If you need me to help you, you can ask me. Mother has asked me to help you with your chores; she said. I looked at her sad face and smiled back.

No thank you; I said by pinching her nose which she did not like.

          I used to do it hard on him when we were at home but now I was soft. She offered to comb my untidy hair. I relented happily. I was amazed to find her skilled at styling hair. She soon made French braid so neatly only my mother could have. I hugged her in excitement. I too tried French braid on her which was not that perfect due to her shorter hair but we both looked more like real sister thanks to the braid.

          In afternoon, after I finished my work, we were to go to Uncle’s house to join my parents. I dressed myself in blue saree with sleeveless matching blouse bangles, ear rings necklace and nose pin. My sister watched me and I glanced back smiling at her.

Don’t worry you too will start liking it soon. Girls should look beautiful then only people appreciate them; I said, but she kept quiet.

I wanted to tease her so I continued. Boys outside will ogle at you. You will love attention. Soon you will have many boyfriends. You are so beautiful after all.

          Her face was red by now and she was tensed.
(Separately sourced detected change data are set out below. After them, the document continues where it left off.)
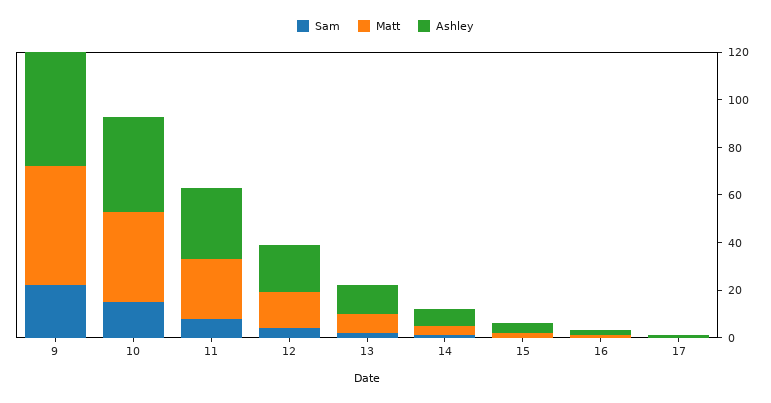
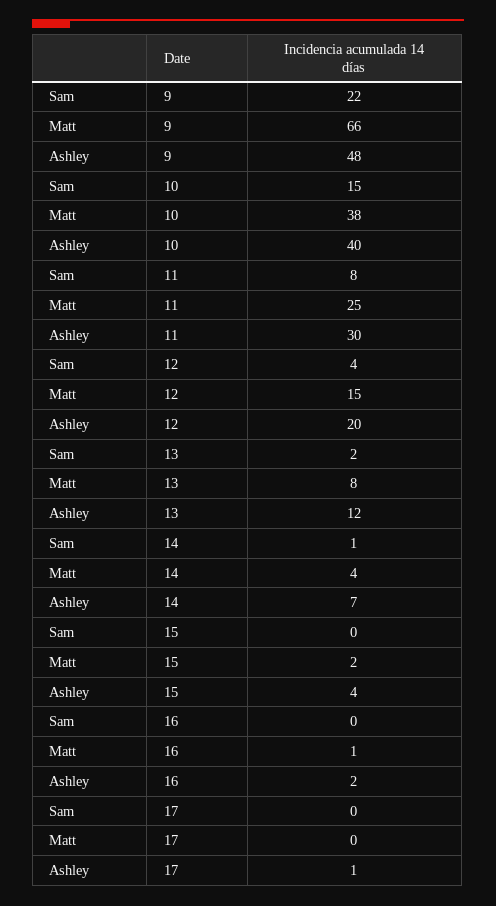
  {
    "Sam": {
      "9": 22,
      "10": 15,
      "11": 8,
      "12": 4,
      "13": 2,
      "14": 1,
      "15": 0,
      "16": 0,
      "17": 0
    },
    "Matt": {
-     "9": 50,
+     "9": 66,
      "10": 38,
      "11": 25,
      "12": 15,
      "13": 8,
      "14": 4,
      "15": 2,
      "16": 1,
      "17": 0
    },
    "Ashley": {
      "9": 48,
      "10": 40,
      "11": 30,
      "12": 20,
      "13": 12,
      "14": 7,
      "15": 4,
      "16": 2,
      "17": 1
    }
  }

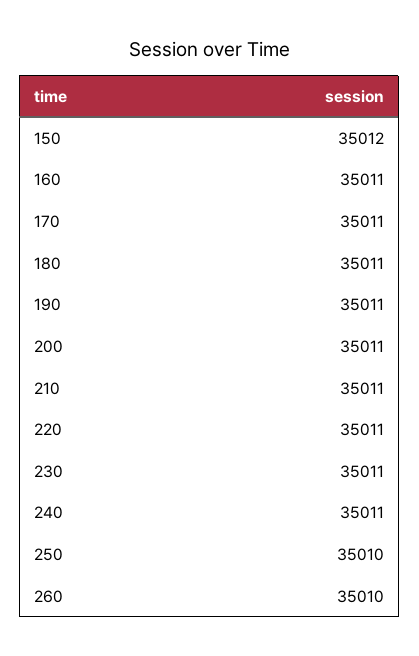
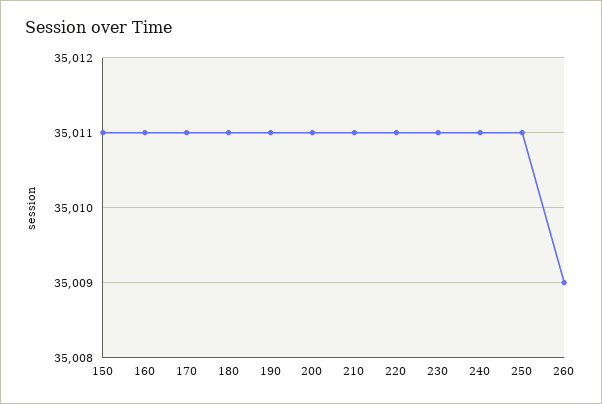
  {
-   "150": 35012,
+   "150": 35011,
    "160": 35011,
    "170": 35011,
    "180": 35011,
    "190": 35011,
    "200": 35011,
    "210": 35011,
    "220": 35011,
    "230": 35011,
    "240": 35011,
-   "250": 35010,
+   "250": 35011,
-   "260": 35010
+   "260": 35009
  }

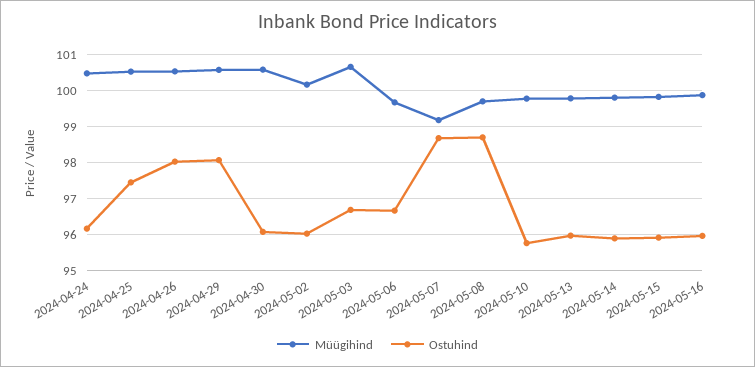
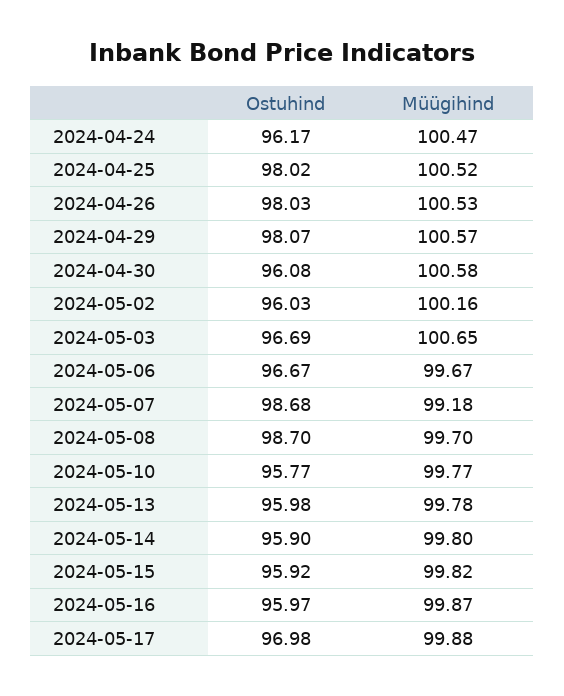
  {
    "Müügihind": {
      "2024-04-24": 100.47,
      "2024-04-25": 100.52,
      "2024-04-26": 100.53,
      "2024-04-29": 100.57,
      "2024-04-30": 100.58,
      "2024-05-02": 100.16,
      "2024-05-03": 100.65,
      "2024-05-06": 99.67,
      "2024-05-07": 99.18,
      "2024-05-08": 99.7,
      "2024-05-10": 99.77,
      "2024-05-13": 99.78,
      "2024-05-14": 99.8,
      "2024-05-15": 99.82,
-     "2024-05-16": 99.87
+     "2024-05-16": 99.87,
+     "2024-05-17": 99.88
    },
    "Ostuhind": {
      "2024-04-24": 96.17,
-     "2024-04-25": 97.4,
+     "2024-04-25": 98.02,
      "2024-04-26": 98.03,
      "2024-04-29": 98.07,
      "2024-04-30": 96.08,
      "2024-05-02": 96.03,
      "2024-05-03": 96.69,
      "2024-05-06": 96.67,
      "2024-05-07": 98.68,
      "2024-05-08": 98.7,
      "2024-05-10": 95.77,
      "2024-05-13": 95.98,
      "2024-05-14": 95.9,
      "2024-05-15": 95.92,
-     "2024-05-16": 95.97
+     "2024-05-16": 95.97,
+     "2024-05-17": 96.98
    }
  }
I quickly smiled back for her to realise I was joking. I did her makeup too as she was visiting aunty for first time and I wished she looks good.

          She was now settled at our home. Life was running fine. She was learning her trade fast and had started helping me. Her vital stats had improved too and she was turning out gorgeous. Many beautiful girls would envy her. I had arranged for computer classes for her at a nearby centre and she was happy attending it.